§ **Provided material**:
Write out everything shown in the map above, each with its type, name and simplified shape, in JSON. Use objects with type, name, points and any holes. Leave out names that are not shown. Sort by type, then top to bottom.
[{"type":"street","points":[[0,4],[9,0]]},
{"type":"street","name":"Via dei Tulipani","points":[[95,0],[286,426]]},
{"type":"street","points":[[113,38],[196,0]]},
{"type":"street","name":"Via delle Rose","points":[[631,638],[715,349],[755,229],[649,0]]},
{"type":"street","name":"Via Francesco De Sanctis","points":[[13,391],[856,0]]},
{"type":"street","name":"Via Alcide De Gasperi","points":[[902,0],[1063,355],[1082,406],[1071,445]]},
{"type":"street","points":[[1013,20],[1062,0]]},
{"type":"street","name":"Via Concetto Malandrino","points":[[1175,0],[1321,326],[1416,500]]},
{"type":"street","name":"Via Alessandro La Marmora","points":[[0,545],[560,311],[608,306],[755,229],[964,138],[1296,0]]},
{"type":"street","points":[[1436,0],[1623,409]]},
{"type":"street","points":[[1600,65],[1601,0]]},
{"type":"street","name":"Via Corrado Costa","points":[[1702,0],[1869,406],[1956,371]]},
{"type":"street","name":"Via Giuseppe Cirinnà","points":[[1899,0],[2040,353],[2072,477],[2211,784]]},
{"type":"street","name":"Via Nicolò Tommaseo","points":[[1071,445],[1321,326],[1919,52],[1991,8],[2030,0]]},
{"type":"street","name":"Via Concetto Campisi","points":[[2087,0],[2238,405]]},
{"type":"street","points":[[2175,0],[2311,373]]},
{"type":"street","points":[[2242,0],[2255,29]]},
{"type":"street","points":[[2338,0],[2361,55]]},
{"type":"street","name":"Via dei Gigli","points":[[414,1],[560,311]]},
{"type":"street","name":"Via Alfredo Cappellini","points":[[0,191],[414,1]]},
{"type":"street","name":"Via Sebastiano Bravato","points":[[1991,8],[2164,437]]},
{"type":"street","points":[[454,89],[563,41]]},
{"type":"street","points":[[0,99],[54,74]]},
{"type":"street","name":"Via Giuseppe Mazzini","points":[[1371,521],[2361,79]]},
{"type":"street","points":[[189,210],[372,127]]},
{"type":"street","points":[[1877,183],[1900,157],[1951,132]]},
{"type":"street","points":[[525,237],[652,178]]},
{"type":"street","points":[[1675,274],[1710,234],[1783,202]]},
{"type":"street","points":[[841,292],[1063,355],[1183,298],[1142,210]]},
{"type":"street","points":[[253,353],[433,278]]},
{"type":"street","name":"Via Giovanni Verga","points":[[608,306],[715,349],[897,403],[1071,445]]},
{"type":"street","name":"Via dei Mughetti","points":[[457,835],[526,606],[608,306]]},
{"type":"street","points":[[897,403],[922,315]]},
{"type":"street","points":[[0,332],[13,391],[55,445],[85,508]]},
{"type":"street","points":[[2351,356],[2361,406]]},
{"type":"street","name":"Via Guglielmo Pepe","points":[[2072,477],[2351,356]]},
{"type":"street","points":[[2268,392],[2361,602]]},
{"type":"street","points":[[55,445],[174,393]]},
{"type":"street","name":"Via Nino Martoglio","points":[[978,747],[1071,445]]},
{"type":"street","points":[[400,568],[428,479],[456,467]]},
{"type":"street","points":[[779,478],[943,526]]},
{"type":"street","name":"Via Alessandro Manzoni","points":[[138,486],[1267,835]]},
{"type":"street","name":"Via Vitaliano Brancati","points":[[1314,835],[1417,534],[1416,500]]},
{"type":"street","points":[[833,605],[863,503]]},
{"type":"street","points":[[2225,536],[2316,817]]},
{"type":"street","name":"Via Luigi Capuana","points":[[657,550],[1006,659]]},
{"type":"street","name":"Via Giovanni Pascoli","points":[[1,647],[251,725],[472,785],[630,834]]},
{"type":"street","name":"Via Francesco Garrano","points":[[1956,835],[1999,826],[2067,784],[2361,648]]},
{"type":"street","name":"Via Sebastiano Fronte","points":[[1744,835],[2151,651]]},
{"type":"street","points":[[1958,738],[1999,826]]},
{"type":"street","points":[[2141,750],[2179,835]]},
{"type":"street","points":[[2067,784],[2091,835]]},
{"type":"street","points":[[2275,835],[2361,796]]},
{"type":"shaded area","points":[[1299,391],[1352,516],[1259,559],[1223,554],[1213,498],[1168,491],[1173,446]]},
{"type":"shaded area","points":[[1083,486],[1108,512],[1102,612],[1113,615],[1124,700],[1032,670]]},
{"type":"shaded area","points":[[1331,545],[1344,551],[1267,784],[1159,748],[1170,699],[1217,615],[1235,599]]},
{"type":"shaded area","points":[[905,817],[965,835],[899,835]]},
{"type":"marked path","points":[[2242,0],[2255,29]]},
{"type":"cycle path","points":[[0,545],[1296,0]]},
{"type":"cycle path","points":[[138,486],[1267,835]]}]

§ **Try it**:
Only the lines that contain the word "cycle" should be copied from the material.

§ **Solution to the exercise**:
{"type":"cycle path","points":[[0,545],[1296,0]]},
{"type":"cycle path","points":[[138,486],[1267,835]]}]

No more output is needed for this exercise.